(Saved data entries)
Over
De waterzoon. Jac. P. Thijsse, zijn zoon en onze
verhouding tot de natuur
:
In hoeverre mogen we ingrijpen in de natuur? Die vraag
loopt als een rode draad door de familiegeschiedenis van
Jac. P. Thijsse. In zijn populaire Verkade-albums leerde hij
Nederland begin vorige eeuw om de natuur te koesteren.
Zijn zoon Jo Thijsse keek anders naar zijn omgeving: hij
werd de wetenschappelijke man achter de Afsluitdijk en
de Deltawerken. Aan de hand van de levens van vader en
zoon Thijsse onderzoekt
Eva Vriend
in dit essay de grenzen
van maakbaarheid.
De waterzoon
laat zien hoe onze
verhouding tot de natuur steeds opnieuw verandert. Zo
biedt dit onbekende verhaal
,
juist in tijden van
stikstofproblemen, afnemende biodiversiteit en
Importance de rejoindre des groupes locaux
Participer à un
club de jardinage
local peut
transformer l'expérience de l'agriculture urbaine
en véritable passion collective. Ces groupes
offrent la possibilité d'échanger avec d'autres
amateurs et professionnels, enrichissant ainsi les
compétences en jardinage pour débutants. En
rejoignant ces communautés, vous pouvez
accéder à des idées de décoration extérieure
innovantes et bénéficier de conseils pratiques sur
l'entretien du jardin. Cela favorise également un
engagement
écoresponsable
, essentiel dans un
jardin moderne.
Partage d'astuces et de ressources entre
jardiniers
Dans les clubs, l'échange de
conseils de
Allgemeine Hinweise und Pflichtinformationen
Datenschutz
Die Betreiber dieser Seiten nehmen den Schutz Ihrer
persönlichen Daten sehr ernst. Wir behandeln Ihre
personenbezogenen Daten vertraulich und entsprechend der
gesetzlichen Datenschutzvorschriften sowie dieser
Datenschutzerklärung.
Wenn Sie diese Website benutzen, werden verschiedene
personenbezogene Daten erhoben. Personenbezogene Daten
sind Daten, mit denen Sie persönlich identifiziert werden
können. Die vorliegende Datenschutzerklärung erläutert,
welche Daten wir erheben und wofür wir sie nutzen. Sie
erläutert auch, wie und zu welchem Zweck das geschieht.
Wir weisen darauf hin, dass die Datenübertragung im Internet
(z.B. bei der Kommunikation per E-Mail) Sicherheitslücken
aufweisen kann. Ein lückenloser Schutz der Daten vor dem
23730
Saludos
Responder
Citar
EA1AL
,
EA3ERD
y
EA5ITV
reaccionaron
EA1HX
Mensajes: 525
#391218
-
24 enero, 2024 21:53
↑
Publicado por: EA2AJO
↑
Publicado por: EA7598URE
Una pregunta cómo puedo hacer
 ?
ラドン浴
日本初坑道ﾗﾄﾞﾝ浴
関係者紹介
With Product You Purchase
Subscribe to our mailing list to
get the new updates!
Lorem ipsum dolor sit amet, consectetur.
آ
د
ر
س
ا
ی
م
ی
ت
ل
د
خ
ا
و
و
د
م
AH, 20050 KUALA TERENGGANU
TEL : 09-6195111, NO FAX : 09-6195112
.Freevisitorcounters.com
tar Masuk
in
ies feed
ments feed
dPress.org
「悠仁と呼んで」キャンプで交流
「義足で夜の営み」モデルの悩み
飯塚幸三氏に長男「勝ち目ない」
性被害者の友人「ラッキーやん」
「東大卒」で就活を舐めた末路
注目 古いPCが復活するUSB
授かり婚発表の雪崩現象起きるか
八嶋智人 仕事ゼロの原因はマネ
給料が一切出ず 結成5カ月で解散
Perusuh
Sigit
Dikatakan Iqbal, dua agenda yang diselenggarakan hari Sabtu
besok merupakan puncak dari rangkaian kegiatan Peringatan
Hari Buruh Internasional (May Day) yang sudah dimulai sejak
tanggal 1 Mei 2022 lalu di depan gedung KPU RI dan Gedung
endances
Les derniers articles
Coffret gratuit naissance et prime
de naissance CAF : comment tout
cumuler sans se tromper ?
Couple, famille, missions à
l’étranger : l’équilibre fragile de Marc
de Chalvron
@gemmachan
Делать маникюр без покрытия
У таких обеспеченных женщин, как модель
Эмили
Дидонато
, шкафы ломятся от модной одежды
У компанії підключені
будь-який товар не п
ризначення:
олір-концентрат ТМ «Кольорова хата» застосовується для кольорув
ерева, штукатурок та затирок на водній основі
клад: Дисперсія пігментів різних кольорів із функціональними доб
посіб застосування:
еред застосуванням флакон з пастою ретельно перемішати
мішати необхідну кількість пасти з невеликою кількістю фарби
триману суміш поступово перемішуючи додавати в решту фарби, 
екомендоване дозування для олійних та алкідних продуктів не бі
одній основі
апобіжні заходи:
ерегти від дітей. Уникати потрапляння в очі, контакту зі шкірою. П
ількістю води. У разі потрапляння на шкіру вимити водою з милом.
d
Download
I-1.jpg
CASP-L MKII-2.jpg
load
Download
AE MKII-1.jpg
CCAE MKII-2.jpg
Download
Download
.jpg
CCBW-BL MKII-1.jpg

> **Action item**: Express everything from the start of the material down to the line containing "Wir weisen darauf", both included, as a JSON list of strings with one string per line, leaving out blank lines.

> **Answer box**:
[
  "Over",
  "De waterzoon. Jac. P. Thijsse, zijn zoon en onze",
  "verhouding tot de natuur",
  ":",
  "In hoeverre mogen we ingrijpen in de natuur? Die vraag",
  "loopt als een rode draad door de familiegeschiedenis van",
  "Jac. P. Thijsse. In zijn populaire Verkade-albums leerde hij",
  "Nederland begin vorige eeuw om de natuur te koesteren.",
  "Zijn zoon Jo Thijsse keek anders naar zijn omgeving: hij",
  "werd de wetenschappelijke man achter de Afsluitdijk en",
  "de Deltawerken. Aan de hand van de levens van vader en",
  "zoon Thijsse onderzoekt",
  "Eva Vriend",
  "in dit essay de grenzen",
  "van maakbaarheid.",
  "De waterzoon",
  "laat zien hoe onze",
  "verhouding tot de natuur steeds opnieuw verandert. Zo",
  "biedt dit onbekende verhaal",
  ",",
  "juist in tijden van",
  "stikstofproblemen, afnemende biodiversiteit en",
  "Importance de rejoindre des groupes locaux",
  "Participer à un",
  "club de jardinage",
  "local peut",
  "transformer l'expérience de l'agriculture urbaine",
  "en véritable passion collective. Ces groupes",
  "offrent la possibilité d'échanger avec d'autres",
  "amateurs et professionnels, enrichissant ainsi les",
  "compétences en jardinage pour débutants. En",
  "rejoignant ces communautés, vous pouvez",
  "accéder à des idées de décoration extérieure",
  "innovantes et bénéficier de conseils pratiques sur",
  "l'entretien du jardin. Cela favorise également un",
  "engagement",
  "écoresponsable",
  ", essentiel dans un",
  "jardin moderne.",
  "Partage d'astuces et de ressources entre",
  "jardiniers",
  "Dans les clubs, l'échange de",
  "conseils de",
  "Allgemeine Hinweise und Pflichtinformationen",
  "Datenschutz",
  "Die Betreiber dieser Seiten nehmen den Schutz Ihrer",
  "persönlichen Daten sehr ernst. Wir behandeln Ihre",
  "personenbezogenen Daten vertraulich und entsprechend der",
  "gesetzlichen Datenschutzvorschriften sowie dieser",
  "Datenschutzerklärung.",
  "Wenn Sie diese Website benutzen, werden verschiedene",
  "personenbezogene Daten erhoben. Personenbezogene Daten",
  "sind Daten, mit denen Sie persönlich identifiziert werden",
  "können. Die vorliegende Datenschutzerklärung erläutert,",
  "welche Daten wir erheben und wofür wir sie nutzen. Sie",
  "erläutert auch, wie und zu welchem Zweck das geschieht.",
  "Wir weisen darauf hin, dass die Datenübertragung im Internet"
]